John Call Dalton, an American physiologist, born at Chelmsford, Mass., Feb. 2, 1825. He graduated in arts at Harvard college in 1844, and in medicine in 1847. He first attracted attention as an original physiological writer by an essay on the corpus luteum, which received the annual prize offered by the American medical association in 1851, and he was appointed professor of physiology in the medical department of the university of Buffalo, where he inaugurated in this country the teaching of physiology with illustrations by vivisection. He resigned this professorship in 1854, and occupied the chair of physiology in the Vermont medical college from 1854 to 1857, and in the Long Island College hospital from 1859 to 1861. In 1854-'5 he gave a course of lectures on physiology in the college of physicians and surgeons in New York, in place of Prof. Alonzo Clark.

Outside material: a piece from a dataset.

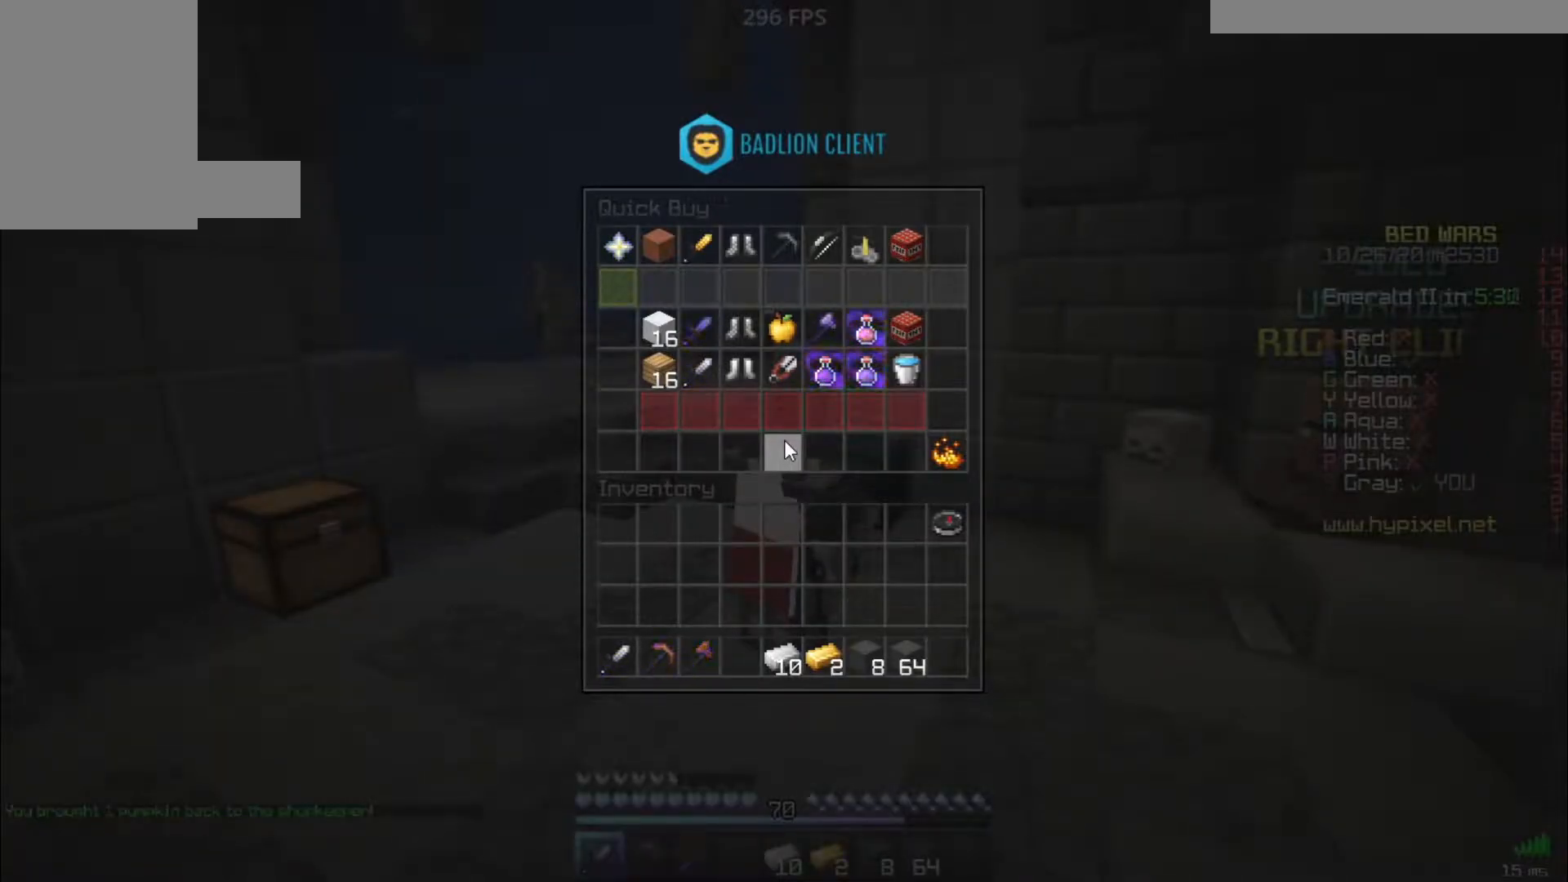
{"keys": [], "mouse": [], "events": []}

In 1855 he was appointed to that chair, which he has since filled. His contributions to the literature of physiology have been numerous since 1851. He has published several important articles in the " American Journal of the Medical Sciences," and has contributed largely to the "Transactions of the New York Academy of Medicine," the "American Medical Monthly," and other medical journals of New-York. In 1859 he published a "Treatise on Human Physiology," which immediately became a standard work; and in 1868 a "Treatise on Physiology and Hygiene " for schools, which has been translated into French. In April, 1861, he went to Washington as surgeon to the 7th regiment of the city of New York. He was appointed brigade surgeon of volunteers in August, 1861, and resigned in March, 1864, having filled several important positions in the medical corps.

As an original worker in physiology, he is best known by his researches on the corpus luteum, the anatomy of the placenta, the physiology of the cerebellum, intestinal digestion, and the other experimental observations embodied in his treatise on physiology. These, with other original investigations, have placed him in the front rank of living physiologists.